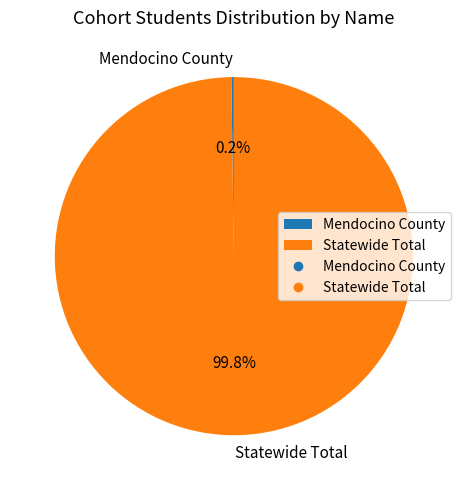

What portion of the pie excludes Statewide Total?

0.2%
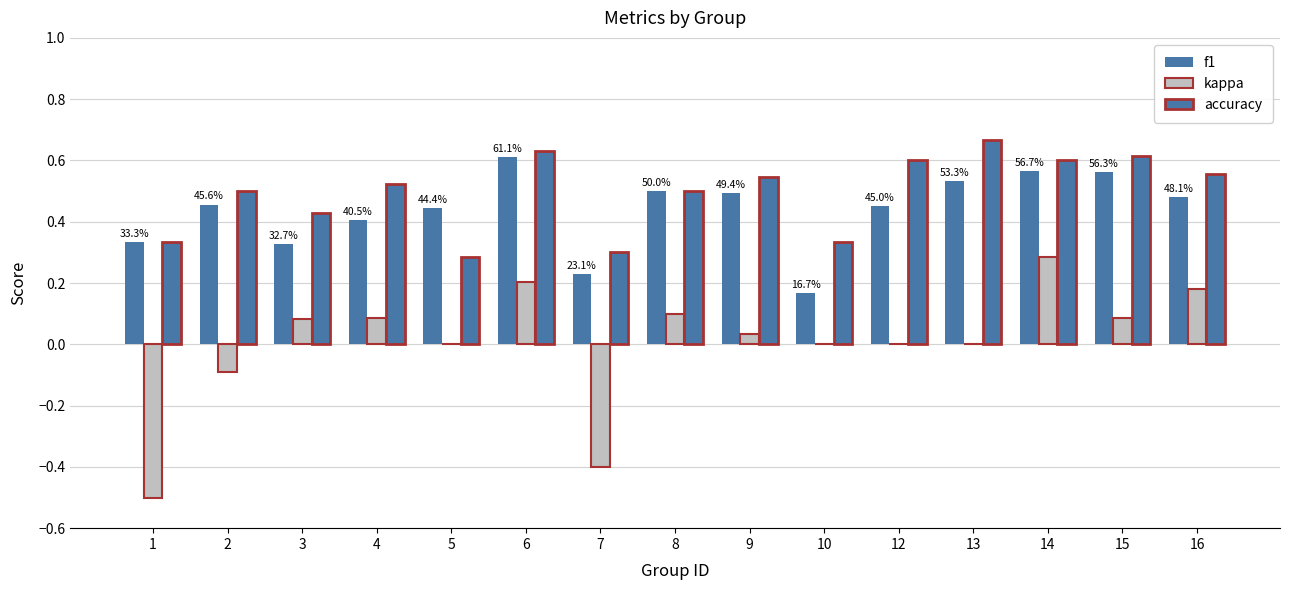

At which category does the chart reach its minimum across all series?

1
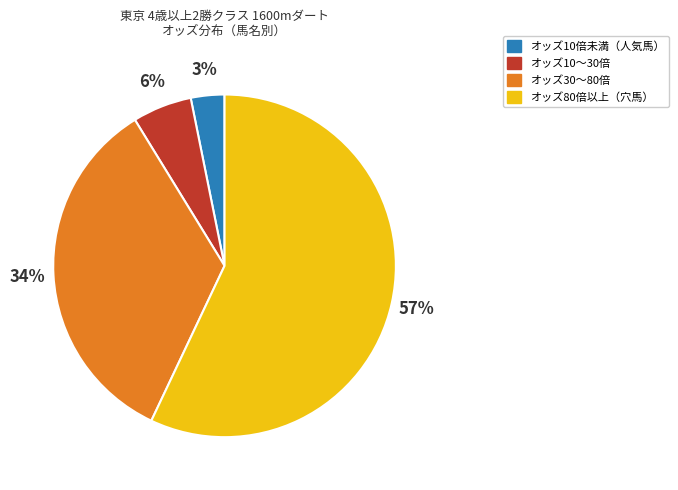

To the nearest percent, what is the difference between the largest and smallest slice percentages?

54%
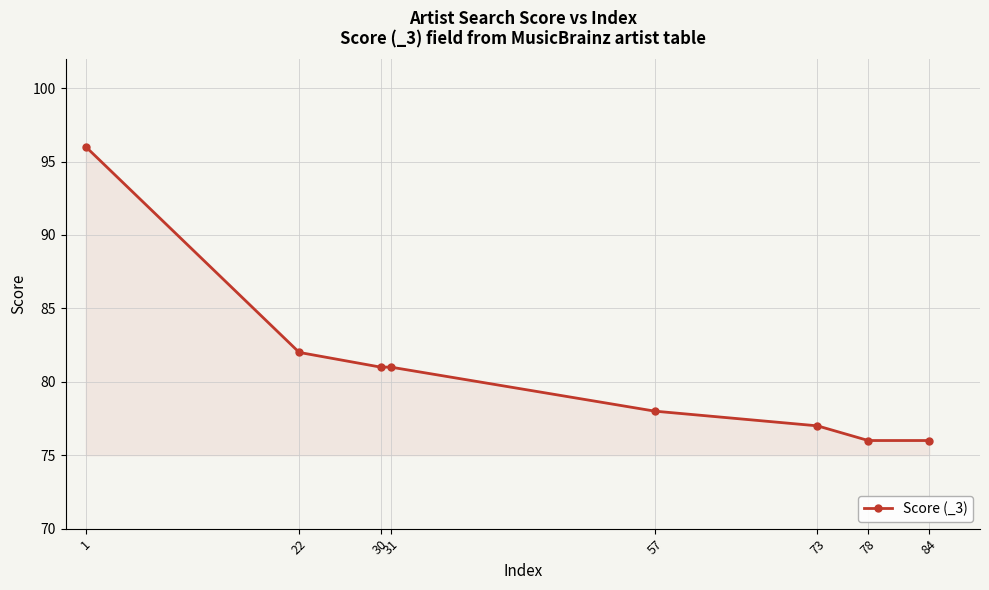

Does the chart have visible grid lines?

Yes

**Work item**
Rewrite the data as a numbered list, from the line containing "To the nearest" down to the end, skipping blank lines and leaving out the pictures.

**Answer space**
1. To the nearest percent, what is the difference between the largest and smallest slice percentages?
2. 54%
3. Does the chart have visible grid lines?
4. Yes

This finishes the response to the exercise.